Baked Egg Rolls
Serve with: Plum Sauce and Asparagus Salad
Servings: 4
Ingredients:
| Nutritional Info | |
| Per serving: about | - |
| cal | 331 |
| pro | 24 g |
| total fat | 15 g |
| sat. fat | 5 g |
| carb | 24 g |
| fibre | 2 g |
| chol | 76 mg |
| sodium | 728 mg |
| % RDI: | - |
| calcium | 5% |
| iron | 19% |
| vit A | 46% |
| vit C | 5% |
| folate | 16% |
-
1 lb (500 g) lean ground pork
3 green onions, chopped
2 cloves garlic, minced
1 carrot, grated
1/2 cup (125 mL) chopped water chestnuts
2 tbsp (25 mL) soy sauce
1 tbsp (15 mL) cornstarch
1 tsp (5 mL) sesame oil
1/2 tsp (2 mL) pepper
12 large (5-1/2 inch/13 cm) egg roll wrappers
1 tsp (5 mL) vegetable oil
Preparation:
In nonstick skillet, cook pork over medium-high heat, breaking up with spoon, until no longer pink, about 5 minutes; drain off fat. Add onions, garlic, carrot and water chestnuts; cook over medium heat until onions are softened, 3 minutes.

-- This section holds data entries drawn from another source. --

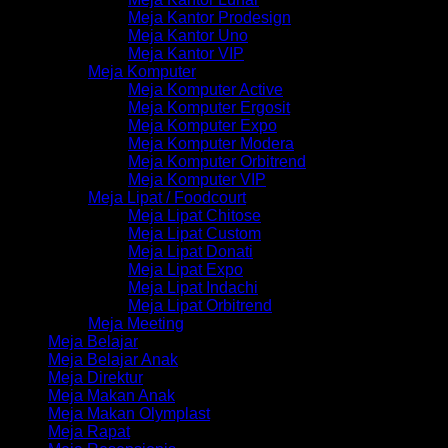
Meja Kantor Prodesign
Meja Kantor Uno
Meja Kantor VIP
Meja Komputer
Meja Komputer Active
Meja Komputer Ergosit
Meja Komputer Expo
Meja Komputer Modera
Meja Komputer Orbitrend
Meja Komputer VIP
Meja Lipat / Foodcourt
Meja Lipat Chitose
Meja Lipat Custom
Meja Lipat Donati
Meja Lipat Expo
Meja Lipat Indachi
Meja Lipat Orbitrend
Meja Meeting
Meja Belajar
Meja Belajar Anak
Meja Direktur
Meja Makan Anak
Meja Makan Olymplast
Meja Rapat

In small bowl, whisk together soy sauce, cornstarch, 1 tbsp (15 mL) water, sesame oil and pepper; pour into pan and toss well. Let cool slightly.
Forming 1 roll at a time, place wrapper on work surface; brush with water. Spoon scant 3 tbsp (50 mL) pork mixture on bottom third, leaving 1/2-inch (1 cm) borders on bottom and sides. Pull bottom edge over filling and roll up; pinch ends to seal.
Place, seam side down, on rimmed baking sheet; brush with oil. Bake in 375°F (190°C) oven until golden and crisp, about 20 minutes.
Additional Information
-
Tip: Fresh egg roll wrappers are available in the produce section of the supermarket.